▶ **Extracted entries**
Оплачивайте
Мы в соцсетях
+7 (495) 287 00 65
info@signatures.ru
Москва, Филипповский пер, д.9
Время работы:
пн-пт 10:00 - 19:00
---
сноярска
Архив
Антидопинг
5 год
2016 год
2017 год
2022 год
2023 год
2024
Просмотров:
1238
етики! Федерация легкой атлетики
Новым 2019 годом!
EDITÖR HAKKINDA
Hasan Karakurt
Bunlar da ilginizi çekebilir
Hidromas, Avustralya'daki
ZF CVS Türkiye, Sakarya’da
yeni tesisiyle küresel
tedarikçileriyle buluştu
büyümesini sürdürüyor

▶ **What you need to do**
Retype exactly the lines above, from the one with "Оплачивайте" through the one with "пн-пт 10:00 - 19:00", inclusive.

▶ **Written response**
Оплачивайте
Мы в соцсетях
+7 (495) 287 00 65
info@signatures.ru
Москва, Филипповский пер, д.9
Время работы:
пн-пт 10:00 - 19:00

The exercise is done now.